## Given records
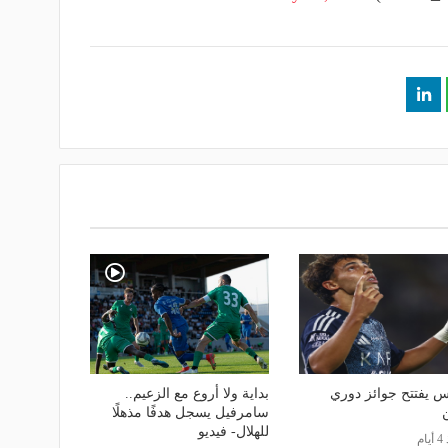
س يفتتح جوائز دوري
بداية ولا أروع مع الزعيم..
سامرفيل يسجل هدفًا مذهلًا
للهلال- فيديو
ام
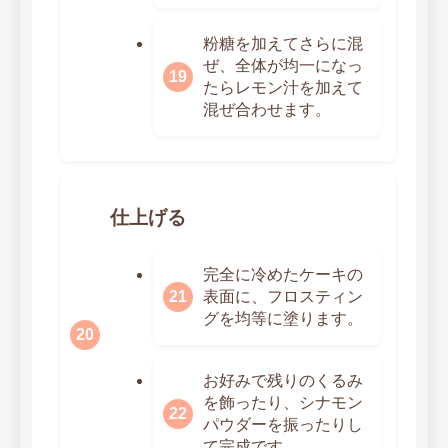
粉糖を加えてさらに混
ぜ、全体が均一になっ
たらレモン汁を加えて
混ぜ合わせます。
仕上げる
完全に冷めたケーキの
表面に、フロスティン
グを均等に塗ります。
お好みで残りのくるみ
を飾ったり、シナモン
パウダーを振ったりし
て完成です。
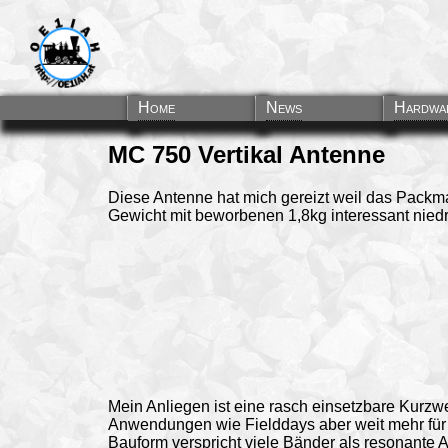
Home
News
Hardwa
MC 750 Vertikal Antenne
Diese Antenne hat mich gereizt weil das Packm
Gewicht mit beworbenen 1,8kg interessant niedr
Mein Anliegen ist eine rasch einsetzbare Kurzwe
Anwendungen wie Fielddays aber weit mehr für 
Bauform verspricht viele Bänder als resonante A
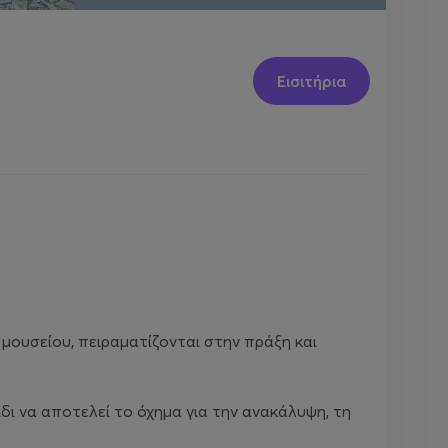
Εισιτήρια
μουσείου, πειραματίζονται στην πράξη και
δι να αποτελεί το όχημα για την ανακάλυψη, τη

...

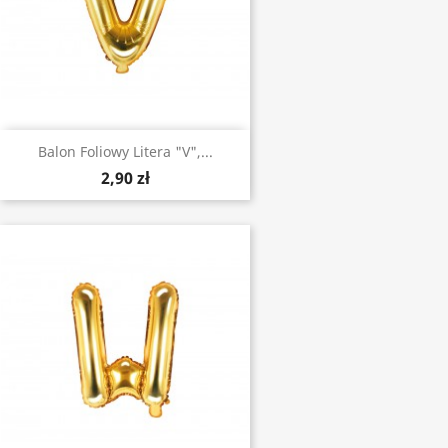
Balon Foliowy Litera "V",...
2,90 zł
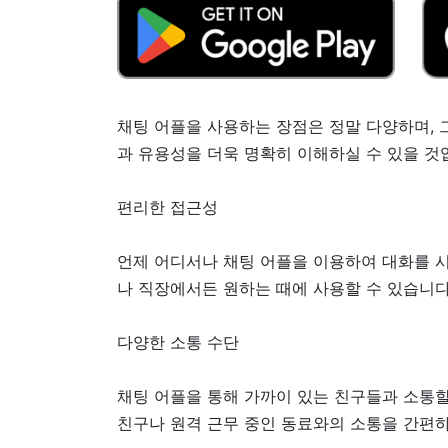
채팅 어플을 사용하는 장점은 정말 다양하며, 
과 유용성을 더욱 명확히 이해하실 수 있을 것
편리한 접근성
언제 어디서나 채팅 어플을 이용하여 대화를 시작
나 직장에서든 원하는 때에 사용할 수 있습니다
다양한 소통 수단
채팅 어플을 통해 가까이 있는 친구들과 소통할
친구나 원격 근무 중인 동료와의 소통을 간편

## Problem to solve
Your copy should hold only the lines above from the one containing "س يفتتح جوائز دوري" through the one containing "Anwendungen wie Fielddays aber weit mehr für", exactly as written and free of pictures.

## Problem solution
س يفتتح جوائز دوري
بداية ولا أروع مع الزعيم..
سامرفيل يسجل هدفًا مذهلًا
للهلال- فيديو
ام
粉糖を加えてさらに混
ぜ、全体が均一になっ
たらレモン汁を加えて
混ぜ合わせます。
仕上げる
完全に冷めたケーキの
表面に、フロスティン
グを均等に塗ります。
お好みで残りのくるみ
を飾ったり、シナモン
パウダーを振ったりし
て完成です。
Home
News
Hardwa
MC 750 Vertikal Antenne
Diese Antenne hat mich gereizt weil das Packm
Gewicht mit beworbenen 1,8kg interessant niedr
Mein Anliegen ist eine rasch einsetzbare Kurzwe
Anwendungen wie Fielddays aber weit mehr für 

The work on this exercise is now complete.